Australia-based Baymatob has raised AS4.215 ($3M) to continue clinical trials for its AI-guided labor monitoring device, Oli, that can predict postpartum hemorrhage, a leading cause of maternal death. The round was led by Australian Unity’s future of Healthcare Fund and supported by other institutional and high net worth investors.

Image: Baymatob

Bamyatob was founded in 2013 by Dr. Sarah McDonald after her own traumatic birth experience. She explains: “It is a sad fact that mothers today are monitored with the same measures as their grandmothers. Postpartum hemorrhage is currently diagnosed by estimating blood loss after it has occurred by which point it is an emergency with damage done. There is clear evidence that devices used in labor monitoring are not helping us to improve outcomes for mothers and babies. Further they are increasing rates of unnecessary interventions and restricting mothers’ comfort and movement during labor. Yet we continue to persist with these devices to best protect in cases of litigation should things go wrong. We need to do better for mothers, babies and clinicians.”

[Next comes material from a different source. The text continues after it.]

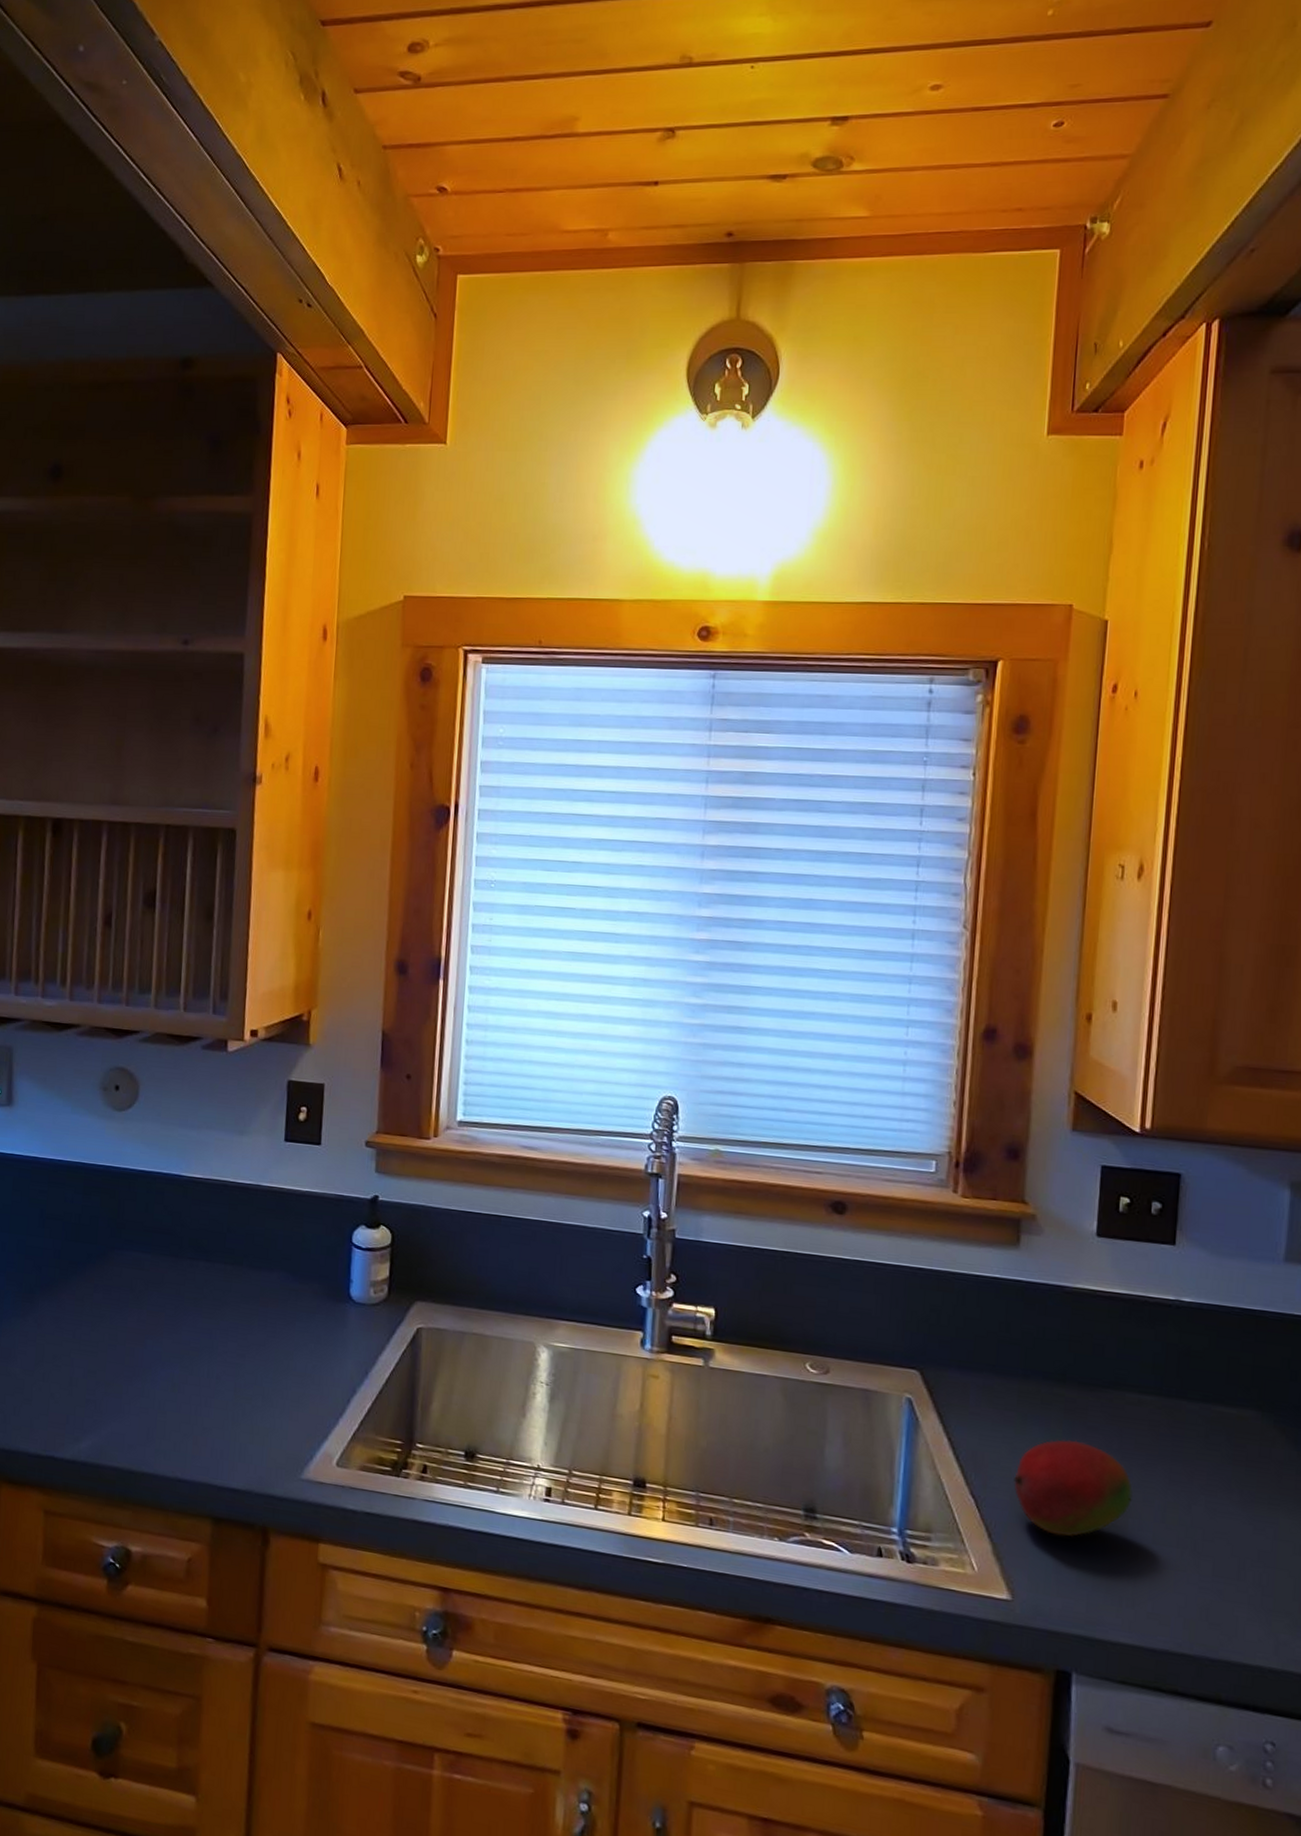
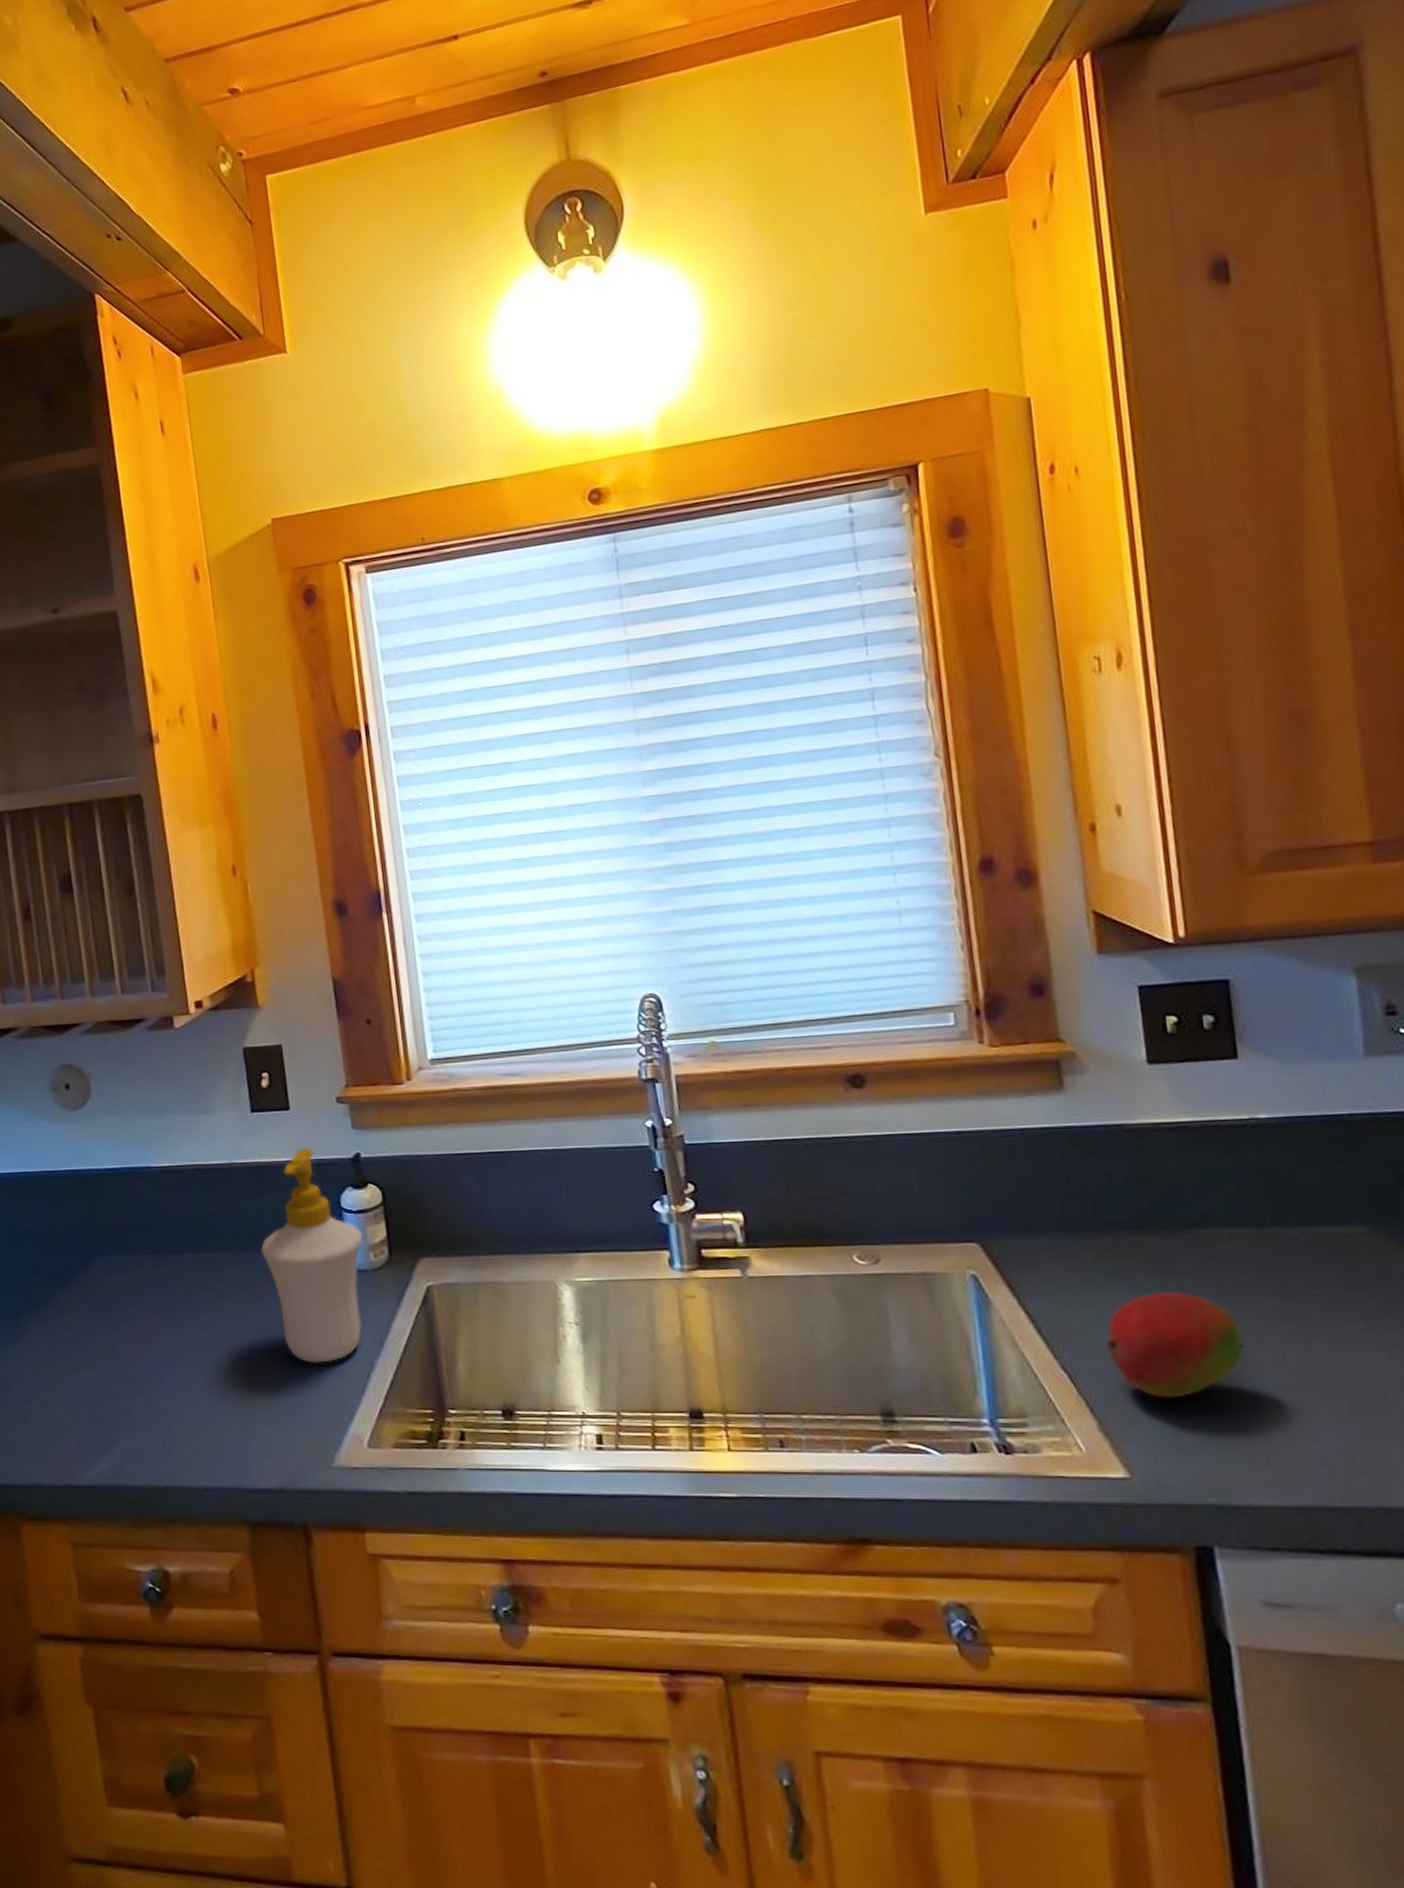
soap bottle: none [270,1182,367,1382] -> present [260,1147,363,1363]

Baymatob’s wearable device Oli uses innovative sensor technology and AI interpretation to detect a pending PPH during labor before postpartum bleeding starts. Current clinical evidence from Baymatob’s pilot study suggests that 80 percent of mothers with PPH could have clinical attention before bleeding starts using Oli, improving health outcomes and decreasing risk.

In August 2021, Oli received Breakthrough Device designation by the US Food and Drug Administration (FDA), granting the company an expedited regulatory review path and providing timely clinical access for select medical devices with potential to transform US clinical practice.